You should always plot the graph to easily understand and deduce the limits. I have attached the graph and the overlapped area is shaded in blue.
You could use the formula for area of sector of a circle, but the problem will become longer than needed.
Calculating the half area on the right of the line ∏/2 using polar coordinates:
[tex]Half\; area\;=\int^{x=\pi /2}_{x=0} \int^{r=1+\sin x}_{r=0} rdrdx-<br />
\int^{x=\pi /6}_{x=0} \int^{r=1+\sin x}_{r=3\sin x} rdrdx[/tex] Then, multiply by 2.

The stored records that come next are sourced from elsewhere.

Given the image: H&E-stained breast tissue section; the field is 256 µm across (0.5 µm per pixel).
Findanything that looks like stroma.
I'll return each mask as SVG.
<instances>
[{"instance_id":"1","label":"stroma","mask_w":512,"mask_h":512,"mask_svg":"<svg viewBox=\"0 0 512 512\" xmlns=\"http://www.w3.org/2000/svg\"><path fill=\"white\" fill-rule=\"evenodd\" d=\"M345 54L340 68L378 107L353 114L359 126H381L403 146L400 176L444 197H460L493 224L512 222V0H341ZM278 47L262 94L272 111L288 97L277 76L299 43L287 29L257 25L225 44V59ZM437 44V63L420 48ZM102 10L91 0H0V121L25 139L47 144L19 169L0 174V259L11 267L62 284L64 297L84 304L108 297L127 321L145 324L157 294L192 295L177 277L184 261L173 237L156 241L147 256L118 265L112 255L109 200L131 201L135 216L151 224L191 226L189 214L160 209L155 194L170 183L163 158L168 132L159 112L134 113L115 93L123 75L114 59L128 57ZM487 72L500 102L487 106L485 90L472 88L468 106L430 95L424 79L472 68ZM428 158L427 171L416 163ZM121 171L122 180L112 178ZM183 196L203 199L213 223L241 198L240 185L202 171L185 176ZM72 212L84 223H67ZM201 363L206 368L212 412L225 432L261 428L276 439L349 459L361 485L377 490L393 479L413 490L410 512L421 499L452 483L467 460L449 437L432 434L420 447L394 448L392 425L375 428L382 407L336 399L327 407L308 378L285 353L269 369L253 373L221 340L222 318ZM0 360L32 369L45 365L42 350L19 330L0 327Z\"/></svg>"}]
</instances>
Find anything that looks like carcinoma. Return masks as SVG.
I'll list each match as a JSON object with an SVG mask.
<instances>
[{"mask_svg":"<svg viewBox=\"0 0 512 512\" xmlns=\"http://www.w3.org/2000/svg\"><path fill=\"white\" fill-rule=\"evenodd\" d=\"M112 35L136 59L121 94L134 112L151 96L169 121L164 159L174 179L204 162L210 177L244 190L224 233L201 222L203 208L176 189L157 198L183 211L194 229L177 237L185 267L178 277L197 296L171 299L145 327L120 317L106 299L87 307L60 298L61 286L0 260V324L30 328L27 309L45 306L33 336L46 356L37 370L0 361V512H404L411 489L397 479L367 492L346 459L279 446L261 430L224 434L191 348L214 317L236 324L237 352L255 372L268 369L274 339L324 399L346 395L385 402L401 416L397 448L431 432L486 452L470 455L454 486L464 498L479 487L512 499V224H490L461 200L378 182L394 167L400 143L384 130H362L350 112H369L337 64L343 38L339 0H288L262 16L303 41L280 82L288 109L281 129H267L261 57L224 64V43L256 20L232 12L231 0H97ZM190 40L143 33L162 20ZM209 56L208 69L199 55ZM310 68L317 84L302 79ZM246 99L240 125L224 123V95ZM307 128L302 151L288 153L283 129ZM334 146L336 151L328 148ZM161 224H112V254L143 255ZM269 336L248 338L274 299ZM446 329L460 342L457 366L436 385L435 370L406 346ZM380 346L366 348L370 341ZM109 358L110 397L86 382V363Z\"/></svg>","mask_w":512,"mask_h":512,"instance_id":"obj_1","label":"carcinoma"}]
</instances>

Now, using the method involving the formula for area of sector of a circle:
First, find the area from x = 0 to x=∏/2 inside the cardioid.
[tex]\frac{1}{2}\int^{x=\pi /2}_{x=0} (1+\sin x)^2dx[/tex]
Then, you need to find the small area wedged between both graphs, in the interval x=0 and x=∏/6
[tex]\frac{1}{2}\int^{x=\pi /6}_{x=0} (1+\sin x)^2dx-\frac{1}{2}\int^{x=\pi /6}_{x=0} (3\sin x)^2dx[/tex]
Finally, subtract area of wedge from cardioid, to get the half area, then multiply by 2 to get the total overlapping area.
There is still another way (a shorter version) of doing this problem using the area of sector formula:
First, find the area of sector inside cardioid from x=∏/6 to x=∏/2:
[tex]\frac{1}{2}\int^{x=\pi /2}_{x=\pi / 6} (1+\sin x)^2dx[/tex]
Then, find the area inside circle from x=0 to x=∏/6:
[tex]\frac{1}{2}\int^{x=\pi /6}_{x=0} (3sin x)^2dx[/tex]
Add them up and multiply by 2.
You could also write its equivalent in terms of polar coordinates.